Anonymous ID: 82344f Noun, verb, adjective. July 14, 2022, 3:31 p.m. No.16733513   🗄️.is 🔗kun   >>3548

Listen, I've watched my karma for most of my adult life. Meaning I don't act in ways that may harm or bring hardship to others. All of my life I've adhered to the commonsense commandments of our Lord…who ever that is, Jesus or Mithra, it's all one God, many names, one creator.

 

So why in the fuck am I in the situation I am in today? Talk about kicking a person while they're down, you guys are killing me. It isn't funny or a joke. This shit has to stop, either it does or I do. There is no way I can take a month more of this shit. Hopefully, the future of humanity doesn't depend on me or we just might be screwed. Is my failure also the failure of the human race? If so, I'm damned sorry for that, wish someone would have told me who I was years ago.
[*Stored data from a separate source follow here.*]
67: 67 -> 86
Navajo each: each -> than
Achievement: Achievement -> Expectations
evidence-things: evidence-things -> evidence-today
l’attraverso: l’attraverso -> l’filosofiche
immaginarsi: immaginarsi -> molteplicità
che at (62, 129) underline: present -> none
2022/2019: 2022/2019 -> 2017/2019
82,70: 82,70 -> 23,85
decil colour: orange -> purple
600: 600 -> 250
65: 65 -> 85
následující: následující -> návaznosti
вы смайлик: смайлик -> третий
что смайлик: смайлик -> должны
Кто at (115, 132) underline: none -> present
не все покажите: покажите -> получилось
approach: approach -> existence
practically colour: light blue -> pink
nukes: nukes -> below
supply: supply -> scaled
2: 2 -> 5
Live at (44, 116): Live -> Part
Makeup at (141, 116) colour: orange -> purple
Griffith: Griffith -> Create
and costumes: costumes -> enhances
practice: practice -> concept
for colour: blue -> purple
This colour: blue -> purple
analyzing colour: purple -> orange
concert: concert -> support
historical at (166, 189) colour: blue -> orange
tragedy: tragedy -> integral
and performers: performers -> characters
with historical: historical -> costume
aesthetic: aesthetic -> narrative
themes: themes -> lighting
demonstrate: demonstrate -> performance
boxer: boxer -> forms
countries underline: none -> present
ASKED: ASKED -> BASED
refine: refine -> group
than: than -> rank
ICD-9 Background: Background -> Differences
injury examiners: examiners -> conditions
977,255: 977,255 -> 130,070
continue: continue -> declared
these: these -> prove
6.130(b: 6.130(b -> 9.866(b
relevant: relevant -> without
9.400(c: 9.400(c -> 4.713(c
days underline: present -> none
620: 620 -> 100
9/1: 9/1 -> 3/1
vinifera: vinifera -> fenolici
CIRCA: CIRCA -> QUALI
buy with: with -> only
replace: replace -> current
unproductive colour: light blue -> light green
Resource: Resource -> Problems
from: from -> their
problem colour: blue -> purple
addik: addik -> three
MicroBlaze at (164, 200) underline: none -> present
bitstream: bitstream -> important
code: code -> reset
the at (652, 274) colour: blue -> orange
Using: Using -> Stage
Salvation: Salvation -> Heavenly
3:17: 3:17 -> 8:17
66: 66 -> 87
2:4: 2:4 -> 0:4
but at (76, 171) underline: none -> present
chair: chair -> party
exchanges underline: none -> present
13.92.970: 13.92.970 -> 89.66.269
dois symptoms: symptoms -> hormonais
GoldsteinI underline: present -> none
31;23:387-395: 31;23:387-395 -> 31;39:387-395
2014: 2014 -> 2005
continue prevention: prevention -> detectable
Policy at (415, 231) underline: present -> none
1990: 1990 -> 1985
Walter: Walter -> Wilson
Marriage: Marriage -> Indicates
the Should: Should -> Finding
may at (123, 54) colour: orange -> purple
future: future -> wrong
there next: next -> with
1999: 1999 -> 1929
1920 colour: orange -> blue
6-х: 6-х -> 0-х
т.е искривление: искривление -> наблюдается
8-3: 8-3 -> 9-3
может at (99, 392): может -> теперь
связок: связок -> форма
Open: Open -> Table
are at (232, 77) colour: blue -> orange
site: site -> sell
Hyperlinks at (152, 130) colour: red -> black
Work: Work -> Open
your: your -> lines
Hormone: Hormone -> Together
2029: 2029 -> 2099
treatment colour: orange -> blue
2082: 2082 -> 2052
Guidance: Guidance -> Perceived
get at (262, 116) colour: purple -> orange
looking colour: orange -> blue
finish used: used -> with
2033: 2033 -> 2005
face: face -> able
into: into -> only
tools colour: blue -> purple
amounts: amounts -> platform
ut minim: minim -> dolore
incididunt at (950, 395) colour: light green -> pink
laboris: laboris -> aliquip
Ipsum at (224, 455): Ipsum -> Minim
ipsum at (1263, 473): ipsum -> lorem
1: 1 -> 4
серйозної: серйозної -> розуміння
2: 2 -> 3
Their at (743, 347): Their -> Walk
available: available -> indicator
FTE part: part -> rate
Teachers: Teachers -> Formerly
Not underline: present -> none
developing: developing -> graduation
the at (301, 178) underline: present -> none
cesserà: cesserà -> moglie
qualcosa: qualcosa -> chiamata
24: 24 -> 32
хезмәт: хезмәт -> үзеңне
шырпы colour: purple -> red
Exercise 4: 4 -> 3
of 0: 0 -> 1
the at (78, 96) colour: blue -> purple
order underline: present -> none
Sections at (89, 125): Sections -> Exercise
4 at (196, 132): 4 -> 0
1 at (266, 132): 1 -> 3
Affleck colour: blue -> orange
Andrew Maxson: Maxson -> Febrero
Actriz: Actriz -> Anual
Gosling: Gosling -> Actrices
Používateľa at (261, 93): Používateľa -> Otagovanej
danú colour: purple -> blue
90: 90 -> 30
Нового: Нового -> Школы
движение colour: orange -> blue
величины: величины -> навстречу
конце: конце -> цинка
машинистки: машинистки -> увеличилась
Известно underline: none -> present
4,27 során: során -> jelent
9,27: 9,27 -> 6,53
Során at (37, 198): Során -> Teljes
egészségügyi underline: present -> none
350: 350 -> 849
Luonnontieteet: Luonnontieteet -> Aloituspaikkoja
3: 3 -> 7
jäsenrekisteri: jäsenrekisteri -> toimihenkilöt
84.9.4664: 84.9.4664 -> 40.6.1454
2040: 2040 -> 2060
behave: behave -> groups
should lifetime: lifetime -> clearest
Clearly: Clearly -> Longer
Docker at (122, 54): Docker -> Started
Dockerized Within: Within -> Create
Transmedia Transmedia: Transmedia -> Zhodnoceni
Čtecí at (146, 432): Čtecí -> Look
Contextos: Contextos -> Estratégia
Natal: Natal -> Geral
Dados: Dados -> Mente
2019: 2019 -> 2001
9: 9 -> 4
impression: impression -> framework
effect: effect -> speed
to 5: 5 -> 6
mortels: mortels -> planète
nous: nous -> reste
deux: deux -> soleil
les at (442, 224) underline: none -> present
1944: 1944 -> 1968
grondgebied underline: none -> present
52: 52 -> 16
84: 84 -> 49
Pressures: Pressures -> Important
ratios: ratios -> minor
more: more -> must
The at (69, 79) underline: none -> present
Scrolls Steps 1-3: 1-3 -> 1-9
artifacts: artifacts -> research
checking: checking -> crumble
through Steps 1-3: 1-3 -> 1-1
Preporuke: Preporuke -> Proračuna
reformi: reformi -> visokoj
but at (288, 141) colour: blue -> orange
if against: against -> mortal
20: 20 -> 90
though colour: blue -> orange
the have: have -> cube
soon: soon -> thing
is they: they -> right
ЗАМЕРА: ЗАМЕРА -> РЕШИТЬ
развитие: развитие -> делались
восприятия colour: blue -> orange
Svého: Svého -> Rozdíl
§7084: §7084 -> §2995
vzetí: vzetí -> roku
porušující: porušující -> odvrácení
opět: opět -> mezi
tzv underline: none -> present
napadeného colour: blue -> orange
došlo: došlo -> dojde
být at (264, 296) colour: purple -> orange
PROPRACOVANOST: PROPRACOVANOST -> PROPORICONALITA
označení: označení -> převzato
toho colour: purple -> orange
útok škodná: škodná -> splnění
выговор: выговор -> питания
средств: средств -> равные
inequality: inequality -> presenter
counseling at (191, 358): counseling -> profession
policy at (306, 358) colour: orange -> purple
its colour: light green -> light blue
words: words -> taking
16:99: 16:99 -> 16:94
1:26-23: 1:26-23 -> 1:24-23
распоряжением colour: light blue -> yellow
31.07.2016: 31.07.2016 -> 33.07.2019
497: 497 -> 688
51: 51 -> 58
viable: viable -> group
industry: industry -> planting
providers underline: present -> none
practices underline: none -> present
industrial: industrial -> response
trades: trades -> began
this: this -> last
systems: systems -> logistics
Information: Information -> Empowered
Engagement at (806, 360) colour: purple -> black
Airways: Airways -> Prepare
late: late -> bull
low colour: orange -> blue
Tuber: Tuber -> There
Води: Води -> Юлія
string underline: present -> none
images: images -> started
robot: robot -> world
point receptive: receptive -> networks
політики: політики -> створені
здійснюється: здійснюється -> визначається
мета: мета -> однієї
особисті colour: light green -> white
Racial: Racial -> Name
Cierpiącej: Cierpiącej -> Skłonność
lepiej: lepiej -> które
Maybe we might be celebrating right now, if I had not pissed off God. Did I live a proper life? Why am I facing down my own firing squad right now? Make it stop, I'm tired of fighting for my life every single moment of every day, for what I ask? To be abused again every single day. Let me rest from the 8-year marathon called a miracle in California. Why was my life spared again and again just to do this to me in the end? Don't spare it again please. Didn't Adam go into a deep deep sleep? hook me up and wake me when the shit that is my life has fixed itself. That's all for the rant, as usually the case, I expect no answers. The AI will pop up and shill me, it's the only thing that actually keeps track of my misery. Lets see how many edibles I can eat before hitting the tootsie roll center.